++++ GIVEN DATA ++++

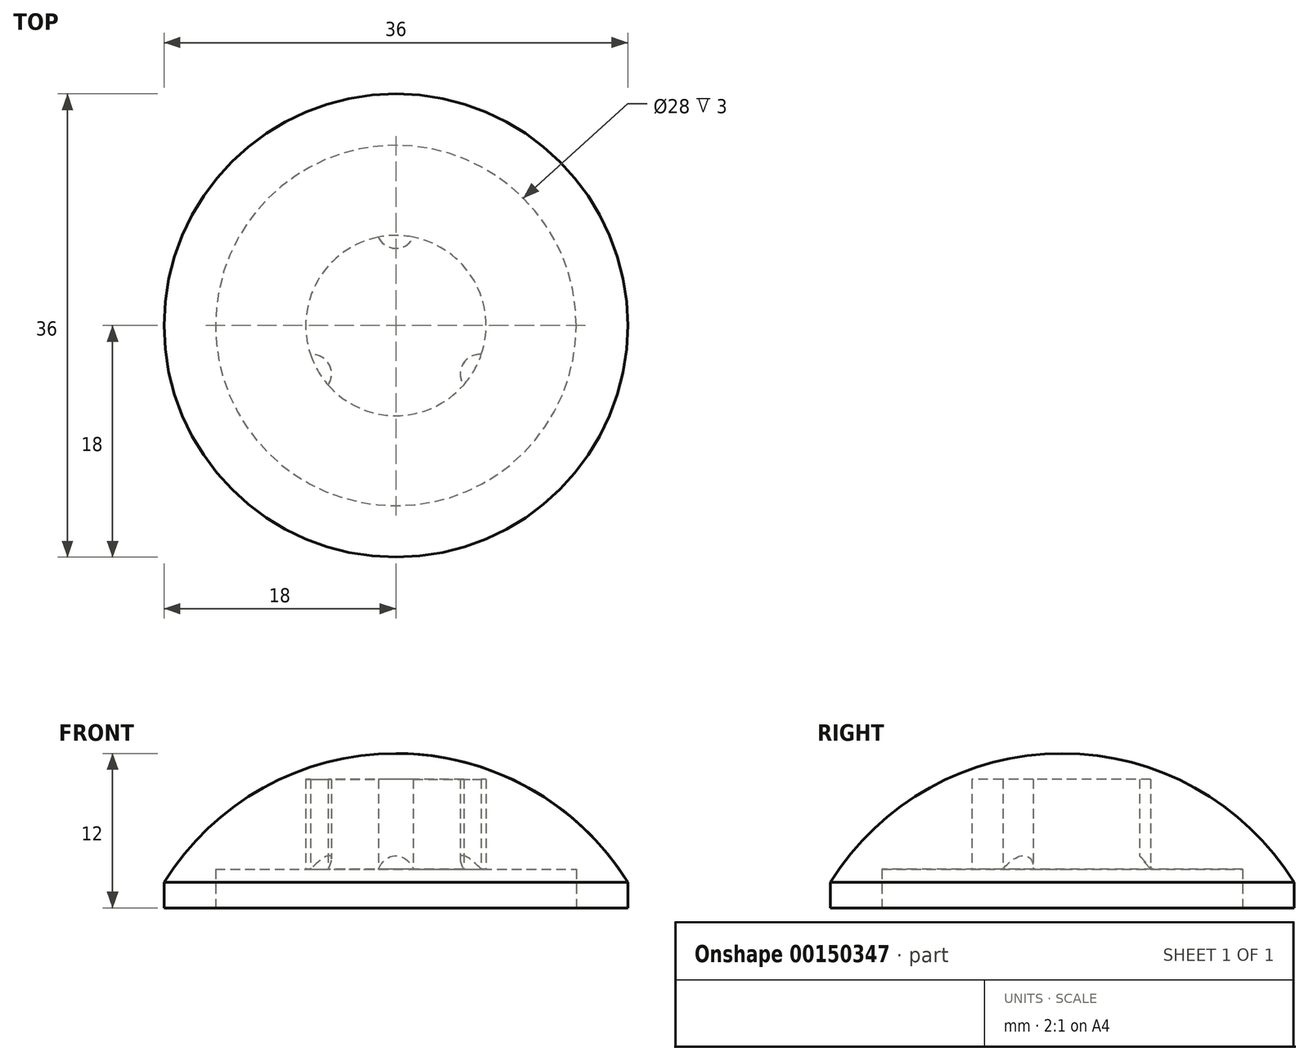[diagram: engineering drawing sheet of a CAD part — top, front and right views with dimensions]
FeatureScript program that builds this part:
annotation { "Feature Type Name" : "Feature", "Feature Type Description" : "" }
export const myFeature = defineFeature(function(context is Context, id is Id, definition is map)
    precondition{}
    {
        {
            var Q0;
            Q0=qCreatedBy(makeId("Front.planeOp"),FACE);
            var sketch = newSketch(context, id + "F0", { "sketchPlane" : qUnion([Q0])});
            skLineSegment(sketch, "E0", {"start": v(0, 0) * mm, "end": v(0, 14.56) * mm, "construction": true});
            skLineSegment(sketch, "E1", {"start": v(0, 10) * mm, "end": v(7, 10) * mm});
            skLineSegment(sketch, "E2", {"start": v(7, 10) * mm, "end": v(7, 3) * mm});
            skLineSegment(sketch, "E3", {"start": v(7, 3) * mm, "end": v(14, 3) * mm});
            skLineSegment(sketch, "E4", {"start": v(14, 3) * mm, "end": v(14, 0) * mm});
            skLineSegment(sketch, "E5", {"start": v(14, 0) * mm, "end": v(18, 0) * mm});
            skLineSegment(sketch, "E6", {"start": v(18, 0) * mm, "end": v(18, 2) * mm});
            skArc(sketch, "E7", {"start": v(18, 2) * mm, "mid": v(10.3, 9.33) * mm, "end": v(0, 12) * mm});
            skLineSegment(sketch, "E8", {"start": v(0, 12) * mm, "end": v(-16.74, 12) * mm, "construction": true});
            skLineSegment(sketch, "E9", {"start": v(0, 10) * mm, "end": v(0, 12) * mm});
            skLineSegment(sketch, "E10", {"start": v(7, 3) * mm, "end": v(5.15, 4.96) * mm});
            skLineSegment(sketch, "E11", {"start": v(5.15, 4.96) * mm, "end": v(4.5, 1.26) * mm});
            skLineSegment(sketch, "E12", {"start": v(4.5, 1.26) * mm, "end": v(7, 3) * mm});
            skSolve(sketch);
        }
        {
            var Q0;
            Q0=makeQuery(id+"F0.imprint","IMPRINT",FACE,{"disambiguationData":[TD([[makeQuery(id+"F0.imprint","IMPRINT",EDGE,{"derivedFrom":sQuery(id+"F0.wireOp",EDGE,"E1")}),1.0]])]});
            var Q1;
            Q1=sQuery(id+"F0.wireOp",EDGE,"E0");
            revolve(context, id + "F1", {"surfaceOperationType" : NewSurfaceOperationType.NEW, "entities" : qUnion([Q0]), "axis" : qUnion([Q1]), "revolveType" : RevolveType.FULL});
        }
        {
            var Q0;
            Q0=makeQuery(id+"F1.opRevolve","SWEPT_FACE",FACE,{"disambiguationData":[OSD([sQuery(id+"F0.wireOp",EDGE,"E3")])]});
            var sketch = newSketch(context, id + "F2", { "sketchPlane" : qUnion([Q0])});
            skLineSegment(sketch, "E13", {"start": v(0, 0) * mm, "end": v(0, -7) * mm, "construction": true});
            skArc(sketch, "E14", {"start": v(1.36, -6.87) * mm, "mid": v(0, -6) * mm, "end": v(-1.36, -6.87) * mm});
            skPoint(sketch, "E15.center", {"position": v(0, 0) * mm});
            skArc(sketch, "E16.0", {"start": v(-1.36, -6.87) * mm, "mid": v(0, -7) * mm, "end": v(1.36, -6.87) * mm});
            skSolve(sketch);
        }
        {
            var Q0;
            Q0 = qSketchRegion(id + "F2", true);
            var Q1;
            Q1=makeQuery(id+"F1.opRevolve","SWEPT_FACE",FACE,{"disambiguationData":[OSD([sQuery(id+"F0.wireOp",EDGE,"E1")])]});
            extrude(context, id + "F3", {"entities" : qUnion([Q0]), "operationType" : NewBodyOperationType.ADD, "endBound" : BoundingType.UP_TO_SURFACE, "oppositeDirection" : true, "depth" : 25 * mm, "endBoundEntityFace" : qUnion([Q1]), "offsetDistance" : 25 * mm});
        }
        {
            var Q0;
            Q0=makeQuery(id+"F1.opRevolve","SWEPT_BODY",BODY,{"disambiguationData":[OSD([sQuery(id+"F0.wireOp",EDGE,"E1"),sQuery(id+"F0.wireOp",EDGE,"E2"),sQuery(id+"F0.wireOp",EDGE,"E3"),sQuery(id+"F0.wireOp",EDGE,"E4"),sQuery(id+"F0.wireOp",EDGE,"E5"),sQuery(id+"F0.wireOp",EDGE,"E6"),sQuery(id+"F0.wireOp",EDGE,"E7"),sQuery(id+"F0.wireOp",EDGE,"E9")])]});
            var Q1;
            Q1=makeQuery(id+"F1.opRevolve","SWEPT_FACE",FACE,{"disambiguationData":[OSD([sQuery(id+"F0.wireOp",EDGE,"E2")])]});
            circularPattern(context, id + "F4", {"operationType" : NewBodyOperationType.ADD, "entities" : qUnion([Q0]), "axis" : qUnion([Q1]), "angle" : 360 * degree, "instanceCount" : 3, "equalSpace" : true});
        }
        {
            var Q0;
            Q0=makeQuery(id+"F0.imprint","IMPRINT",FACE,{"disambiguationData":[TD([[makeQuery(id+"F0.imprint","IMPRINT",EDGE,{"derivedFrom":sQuery(id+"F0.wireOp",EDGE,"E10")}),1.0]])]});
            var Q1;
            {var subQ0=sQuery(id+"F2.wireOp",EDGE,"E14");var subQ1=makeQuery(id+"F3.opExtrude","CAP_FACE",FACE,{"disambiguationData":[OSD([subQ0,sQuery(id+"F2.wireOp",EDGE,"E16.0")])],"isStart":true});var subQ2=makeQuery(id+"F1.opRevolve","SWEPT_FACE",FACE,{"disambiguationData":[OSD([sQuery(id+"F0.wireOp",EDGE,"E3")])]});var subQ3=makeQuery(id+"F3.opExtrude","SWEPT_FACE",FACE,{"disambiguationData":[OSD([subQ0])]});var subQ4=makeQuery(id+"F3.boolean.opBoolean","MERGE",FACE,{"derivedFrom":[subQ2,subQ1]});Q1=makeQuery(id+"F4.boolean.opBoolean","SPLIT",FACE,{"disambiguationData":[TD([makeQuery(id+"F1.opRevolve","SWEPT_FACE",FACE,{"disambiguationData":[OSD([sQuery(id+"F0.wireOp",EDGE,"E1")])]}),subQ2,subQ3,subQ1,makeQuery(id+"F4.opPattern","COPY",FACE,{"derivedFrom":subQ4,"instanceName":"1"}),makeQuery(id+"F4.opPattern","COPY",FACE,{"derivedFrom":subQ3,"instanceName":"2"}),makeQuery(id+"F4.opPattern","COPY",FACE,{"derivedFrom":subQ4,"instanceName":"2"})])],"derivedFrom":makeQuery(id+"F1.opRevolve","SWEPT_FACE",FACE,{"disambiguationData":[OSD([sQuery(id+"F0.wireOp",EDGE,"E2")])]})});}
            revolve(context, id + "F5", {"operationType" : NewBodyOperationType.REMOVE, "surfaceOperationType" : NewSurfaceOperationType.NEW, "entities" : qUnion([Q0]), "axis" : qUnion([Q1]), "revolveType" : RevolveType.FULL, "oppositeDirection" : true});
        }
    });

++++

How many lines in the rows above contain the string "newSketch"? Reply with the number alone.

2